### Page extract
Less than a year after the Sept. 11 attacks, while America is still facing down Muslim terrorists, Harvard taps an Islamicist to head its Divinity School. The new dean, William Graham, specializes in ancient Islam--he's also a Christian who attends services at an Episcopal church. And he's the first dean of the divinity school without a divinity degree.
It is an interesting moment for an expert in Islam to take over one of the nation's oldest, and most prominent, American divinity schools. It is also, perhaps, a good time to hear more about Mr. Graham's views of recent events and of his mission at Harvard.
In an interview, Mr. Graham said that he finds it ridiculous that the University of North Carolina at Chapel Hill--his alma mater--came under fire recently for requiring incoming freshmen to read "Approaching the Qu'ran: The Early Revelations," by Michael Sells. Critics said the book did not include the militant side of Islam, and they argued that requiring such a book in a state school breached the wall between church and state. Mr. Graham sees the whole controversy as a matter of academic freedom, and indeed a recent court decision, upholding North Carolina's reading list, agrees with him on this.
As for Islam itself, Mr. Graham believes that it is, as the phrase goes, a religion of peace. He explains that many everyday human-rights abuses committed in the name of Islam really occur because the Muslim world happens to overlap with a large swath of the impoverished world.
What about, I asked him, the Nigerian court that upheld an Islamic code requiring that a woman be stoned to death for adultery? The sentence, Mr. Graham says, isn't required by Islam. It is the result we'd expect in an undeveloped nation. "Not to apologize for it," he told me, but give these nations "200 years of development" and things will be different. It's not unlike the social norms "imposed by 18th-century American Protestantism."
What about the fundamentalist London cleric Abu Hamza al-Masri? Here is an imam who admits to sharing the views of Osama bin Laden and to being a Taliban sympathizer. "I think you can find more than Sheik Hamza," Mr. Graham explains. "Look at the IRA." Any faith has its extremists.
How should Americans view Saudi Arabia, a nation with a rigid patriarchal society that forces women to wear abayas and accept arranged marriages, that keeps them from owning property and requires them not to walk on the street without a male escort? "I don't think half of society would say they were oppressed there," Mr. Graham says of Saudi women. We look at it from our vantage point, he notes, not with Saudi eyes. Besides, Americans should not throw stones. "We're a country that can't pass an equal rights amendment." This is also the land where McCarthyism happened, he adds.
But Mr. Graham isn't, as he confesses, an international relations scholar or a political scientist. He is a student of Islam and now a divinity-school dean, and looking across the Muslim world he sees a lot of reason to be hopeful. "It's not impossible at all" for Islam to be integrated into the modern world, he said. "It's not going to be easy, but Islam is going to have to reform. . . . But religious movements do this all the time."
Throughout the Muslim world he sees two layers to society. On top is a dictator; but peel back his regime and on the grass-roots level you'll find that Islam is often the foundation of a civil society. Mosques and Islamic organizations provide health care, education and other services, he says, sometimes doing more than local or national governments. The people who run such groups would also be a force for moderation, Mr. Graham believes, if authoritarian regimes didn't squelch their calls for reform.
Mr. Graham is not talking about those who run the madrassas--schools where radicalism and militancy are at the core of the curriculum. They are ideological and promote a hijacked version of Islam, he notes, "which again is government-supported."
His own school, to teach modern Islam, relies on a professor in its women's studies department or professors from other schools within Harvard. Mr. Graham hopes to change that by hiring at least one new Islamicist.
And what is the U.S. teaching the Muslim world? Muslims everywhere, Mr. Graham thinks, are watching what we do in Afghanistan. Now Islamic reform is possible there. If we help construct a peaceful and prosperous country, we'll find it easier to promote reform elsewhere. The same is true for Iraq, "if the regime falls" and we have a willingness to rebuild the country's infrastructure.
"I'd like to see more leadership emerge" to give "the more moderate version of Islam." That we don't have such leadership now is "the real tragedy."
Mr. Miniter is assistant editor of OpinionJournal.com.

### Tasks and exercises
1. Reproduce the stretch of the article on Harvard's new divinity dean from "And what is" through "the country's infrastructure.", swapping "infrastructure" for "economy".
2. Recast the paragraph of the article on Harvard's new divinity dean that begins "Throughout the Muslim world he sees two layers" as a short bulleted list that keeps its main facts.

### Supplied records
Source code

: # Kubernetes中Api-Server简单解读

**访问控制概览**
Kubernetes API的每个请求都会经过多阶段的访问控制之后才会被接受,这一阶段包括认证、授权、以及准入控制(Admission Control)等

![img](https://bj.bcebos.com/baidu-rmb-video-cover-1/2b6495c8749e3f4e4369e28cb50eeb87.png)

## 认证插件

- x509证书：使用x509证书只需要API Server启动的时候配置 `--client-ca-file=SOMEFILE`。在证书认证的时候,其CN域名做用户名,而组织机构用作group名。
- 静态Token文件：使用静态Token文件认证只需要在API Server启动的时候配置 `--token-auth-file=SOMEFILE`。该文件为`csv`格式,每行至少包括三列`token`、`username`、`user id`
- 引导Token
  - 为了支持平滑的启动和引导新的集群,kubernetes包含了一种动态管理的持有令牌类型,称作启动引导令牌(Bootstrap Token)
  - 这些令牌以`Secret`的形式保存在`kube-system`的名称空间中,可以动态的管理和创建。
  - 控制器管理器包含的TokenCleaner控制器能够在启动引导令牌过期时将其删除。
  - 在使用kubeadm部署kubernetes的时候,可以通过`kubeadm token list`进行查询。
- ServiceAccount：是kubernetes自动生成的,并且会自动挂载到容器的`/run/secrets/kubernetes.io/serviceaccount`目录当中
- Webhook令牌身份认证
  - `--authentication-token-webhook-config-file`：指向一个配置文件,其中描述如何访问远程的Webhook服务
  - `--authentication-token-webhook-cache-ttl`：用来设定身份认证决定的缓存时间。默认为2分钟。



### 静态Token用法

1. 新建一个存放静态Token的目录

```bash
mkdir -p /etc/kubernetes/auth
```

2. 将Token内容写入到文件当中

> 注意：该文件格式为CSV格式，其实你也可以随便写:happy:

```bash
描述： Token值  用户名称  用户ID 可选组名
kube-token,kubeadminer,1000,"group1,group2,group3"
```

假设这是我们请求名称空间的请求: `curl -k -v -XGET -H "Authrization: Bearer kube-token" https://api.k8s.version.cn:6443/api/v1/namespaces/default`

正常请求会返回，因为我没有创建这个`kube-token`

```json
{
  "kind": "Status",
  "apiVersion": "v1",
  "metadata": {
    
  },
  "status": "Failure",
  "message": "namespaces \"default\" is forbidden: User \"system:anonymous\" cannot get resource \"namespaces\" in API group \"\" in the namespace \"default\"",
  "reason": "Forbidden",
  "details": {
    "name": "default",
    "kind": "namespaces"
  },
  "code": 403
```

### Problem solutions
1.
And what is the U.S. teaching the Muslim world? Muslims everywhere, Mr. Graham thinks, are watching what we do in Afghanistan. Now Islamic reform is possible there. If we help construct a peaceful and prosperous country, we'll find it easier to promote reform elsewhere. The same is true for Iraq, "if the regime falls" and we have a willingness to rebuild the country's economy.

2.
- Mr. Graham sees two layers to society across the Muslim world.
- At the top is a dictator.
- Beneath the regime, at the grass-roots level, Islam is often the foundation of a civil society.
- Mosques and Islamic organizations provide health care, education and other services, sometimes doing more than local or national governments.
- He believes the people who run these groups would be a force for moderation if authoritarian regimes didn't squelch their calls for reform.